Doctoral defence: Holger Virro “Geospatial data harmonization and machine learning for large-scale water quality modelling”

On 8 December at 14:15 Holger Virro will defend his doctoral thesis “Geospatial data harmonization and machine learning for large-scale water quality modelling” for obtaining the degree of Doctor of Philosophy (in Geoinformatics).

Supervisors:
Associate Professor Evelyn Uuemaa, University of Tartu
Dr Alexander Kmoch, University of Tartu

Opponent:
Associate Professor Victor Francisco Rodriguez Galiano, University of Seville (Spain)

Summary
The state of freshwater quality continues to deteriorate worldwide due to agricultural pollution. In order to combat these issues effectively, water quality modeling could be used to better manage water resources. However, large-scale water quality models depend on input datasets with good spatial coverage.

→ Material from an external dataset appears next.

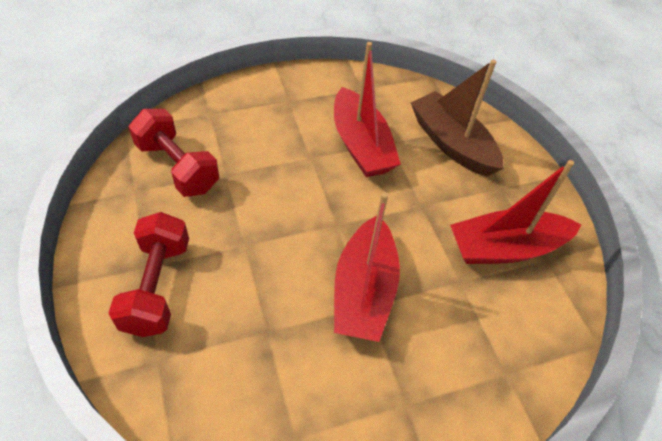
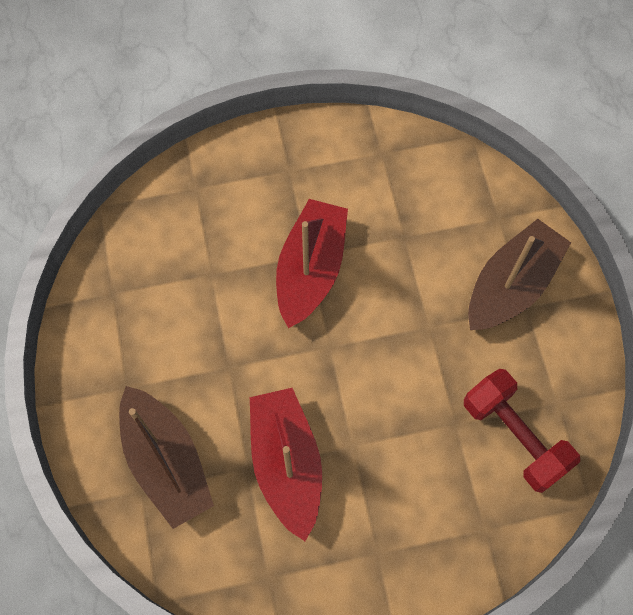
camera: 170 degrees left, 15 degrees up
(157, 286) = (511, 285): red dumbbell -> brown boat
(505, 248) = (151, 308): red boat -> none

The aim of the thesis was to improve and harmonize datasets for water quality modeling purposes and create a machine learning framework for national-scale modeling.

We created EstSoil-EH as a new numerical soil database for Estonia by converting the text-based soil properties in the Estonian Soil Map to machine-readable values. We used it to predict soil organic carbon content using the random forest machine learning method and found that the conditions of sampling locations affected prediction accuracy. We improved the global coverage of water quality data by producing the Global River Water Quality Archive (GRQA), which was compiled from five existing large-scale datasets. The compilation involved harmonizing the corresponding metadata, flagging outliers, calculating time series characteristics and detecting duplicate observations. We developed a framework suitable for national-scale water quality modeling based on lessons learnt from predicting soil carbon content. We used 82 environmental variables, including soil properties from EstSoil-EH as features to predict nutrient concentrations in 242 river catchments. The resulting models achieved accuracy comparable to the ones used previously in the Baltic region. We found that the size of the catchment influenced accuracy, since predictions were less accurate in smaller catchments. The models maintained reasonable accuracy even when the number of features was reduced by half, which shows that the relevance of features is more important than the amount. This flexibility makes our models applicable in areas that are otherwise lacking in the input data needed for extracting features.